A new sub-decree issued this week creates a slew of tax incentives for small and medium-sized enterprises in the Kingdom, and confirms that the sector is now one of the government’s main priorities.
Sub-decree No 124 – signed by Prime Minister Hun Sen, and issued Tuesday – sets us tax incentives for SMEs in selected industries, a move the government hopes will enhance competitiveness and create more jobs for Cambodians.
The incentives target firms in agro-industry, food production and processing, manufacturing of local products, manufacturing of souvenirs and handicrafts for tourists, waste processing, assembling and IT research and development (including IT management services).

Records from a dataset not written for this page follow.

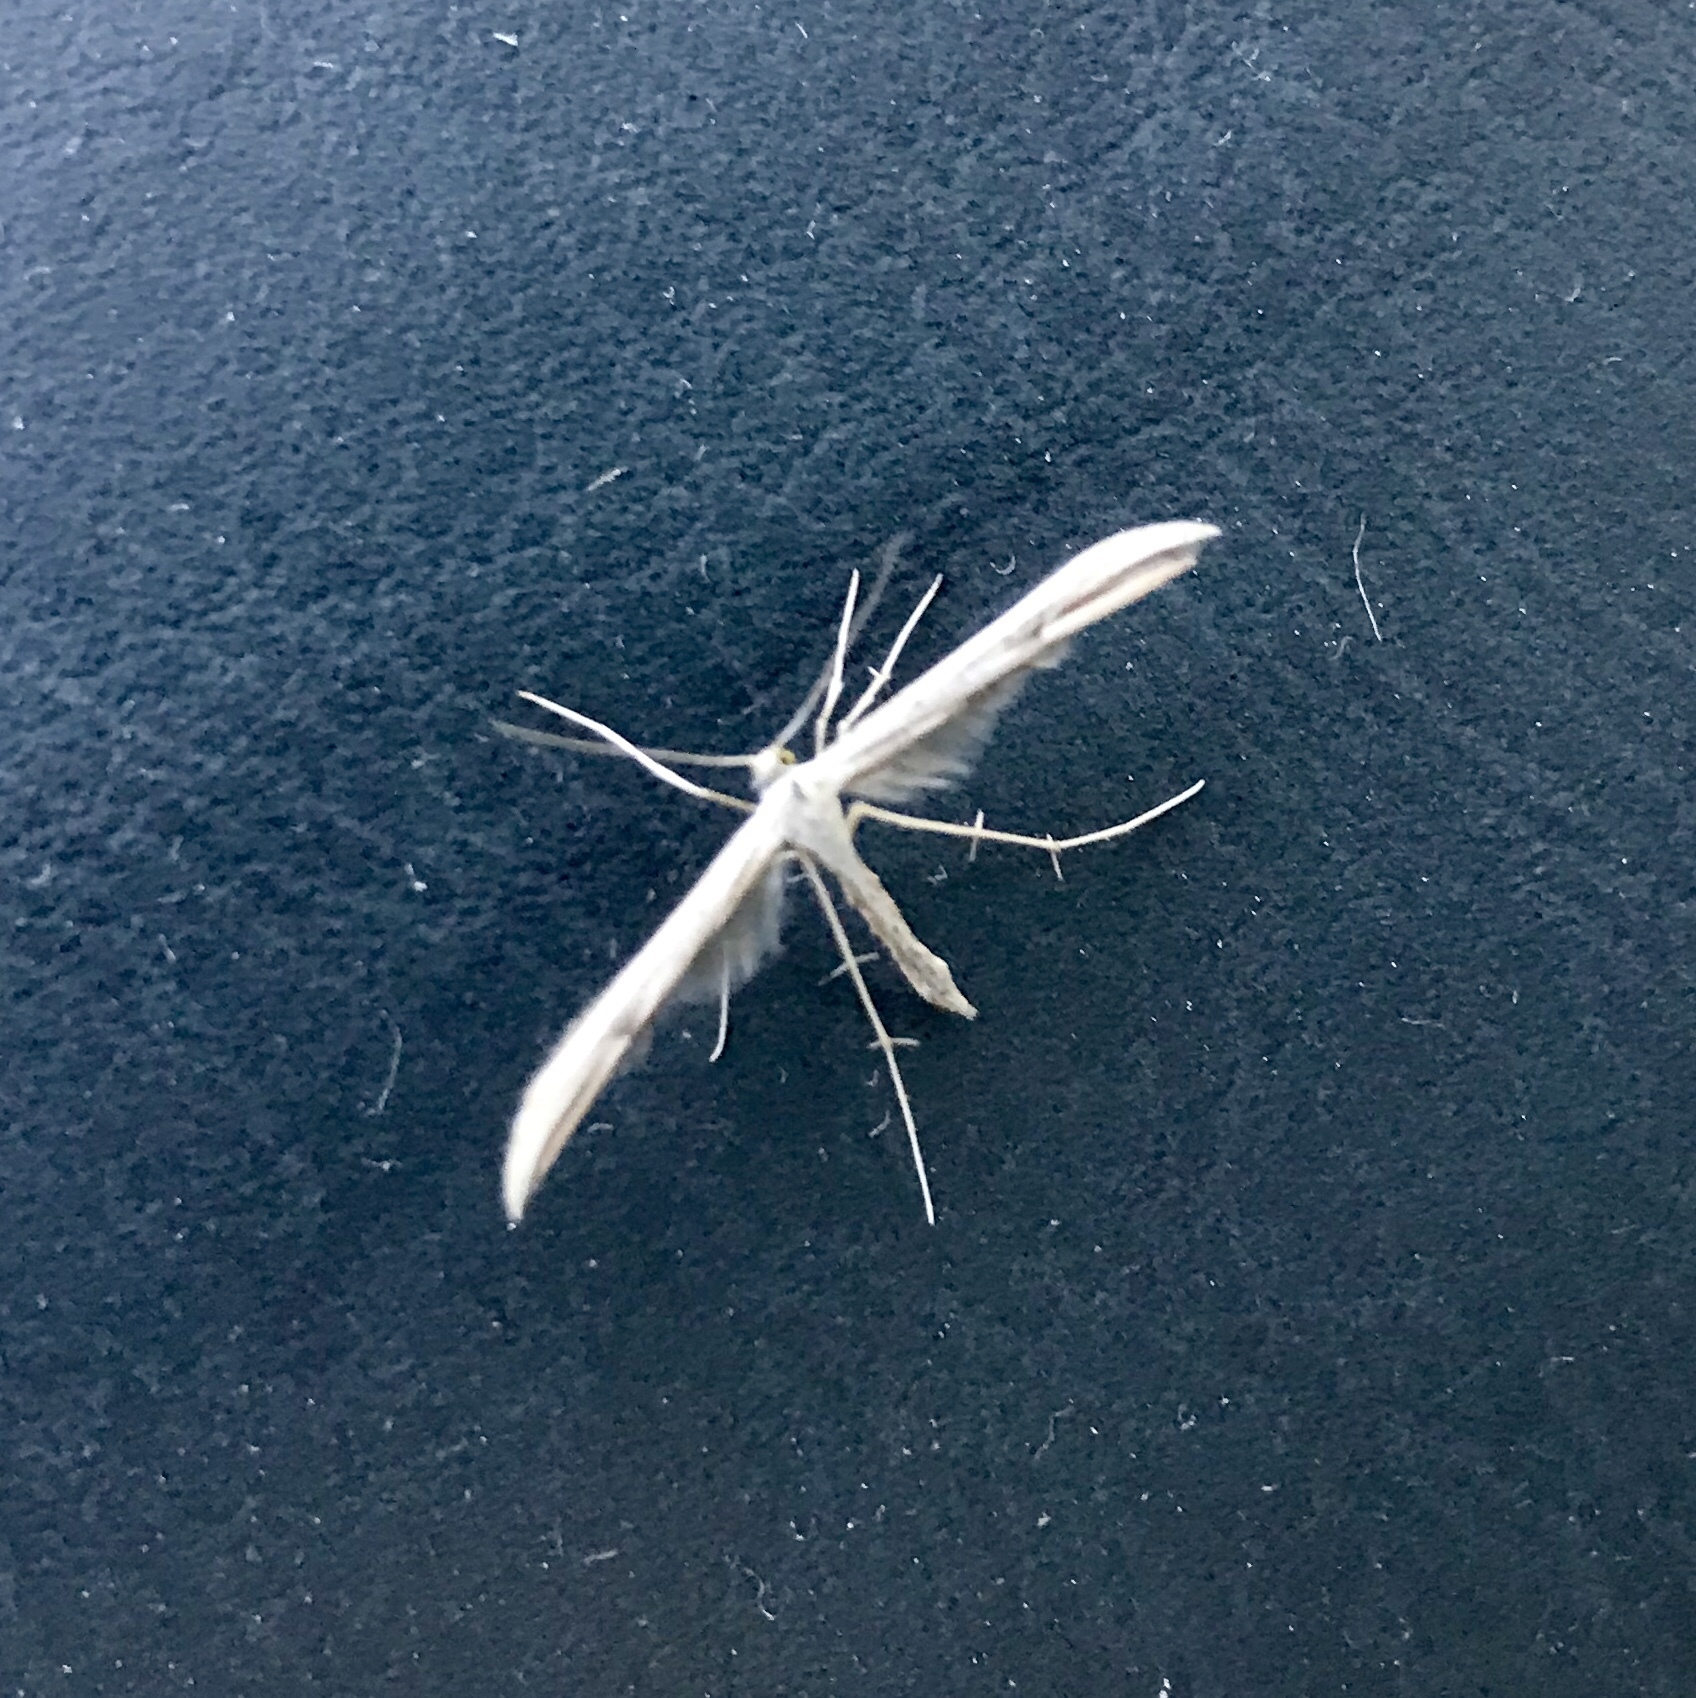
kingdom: Animalia
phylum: Arthropoda
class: Insecta
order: Lepidoptera
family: Pterophoridae
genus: Emmelina
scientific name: Emmelina monodactyla
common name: Common plume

Finally, firms located inside industrial parks for SMEs – known as SME clusters – will also have access to these benefits.
SMEs operating in these sectors will enjoy a 3-year exemption on income tax, which starts on the date the company registered, or on the date the sub-decree became effective.
The period of exemption will extend to five years if the company meets at least one of the following conditions: at least 60 percent of the raw materials it uses comes from local sources, and it has recently increased the number of employees on its payroll by at least 20 percent.
Companies that gain access to this benefits, will also be exempted from paying the minimum tax during the 3 or 5-year period, the sub-decree said.
The sub-decree also makes certain expenses deductible, including computerised accounting or information systems (200 percent), technical and bookkeeping training for staff (200 percent), and machineries and tools that are “innovative and increase productivity” (150 percent).
The same sub-decree defines small enterprises as those firms having an annual turnover of between 250 million riel to 700 million riel ($62,500-$175,000), and that have 10 to 50 employees.
Medium enterprises are defined as those with an annual turnover ranging from 700 million riel to 4 billion riel ($175,000 to $1 million), and from 51 to 100 employees.
To access the benefits, the companies must be registered as taxpayers, it said.
Te Taing Por, president of the Federation of Associations for Small and Medium Enterprises of Cambodia (Fasmec), said the new regulation will boost competitiveness in the local SME sector.
“These tax incentives will help local manufacturers compete with SMEs in the region. It will also help reduce the amount of finished products imported into Cambodia,” Mr Taing Por said.
“Additionally, we are now asking the government to also seek ways of lowering the cost of electricity and increase access to low-interest loans, which should enhance competitiveness and reduce production costs for local manufacturers,” he said.
Song Saran, CEO of Amru Rice, told Khmer Times that as Cambodia transitions from a supplier of raw materials to a manufacturer of semi-processed and finished products, incentives like the ones created under the new sub-decree will help attract investment to the country.
“This is the first step in attracting more experienced foreign investors,” Mr Saran added.
He said the next step is for the government and the private sector to initiate a dialogue on how to attract more experienced investors into the Kingdom.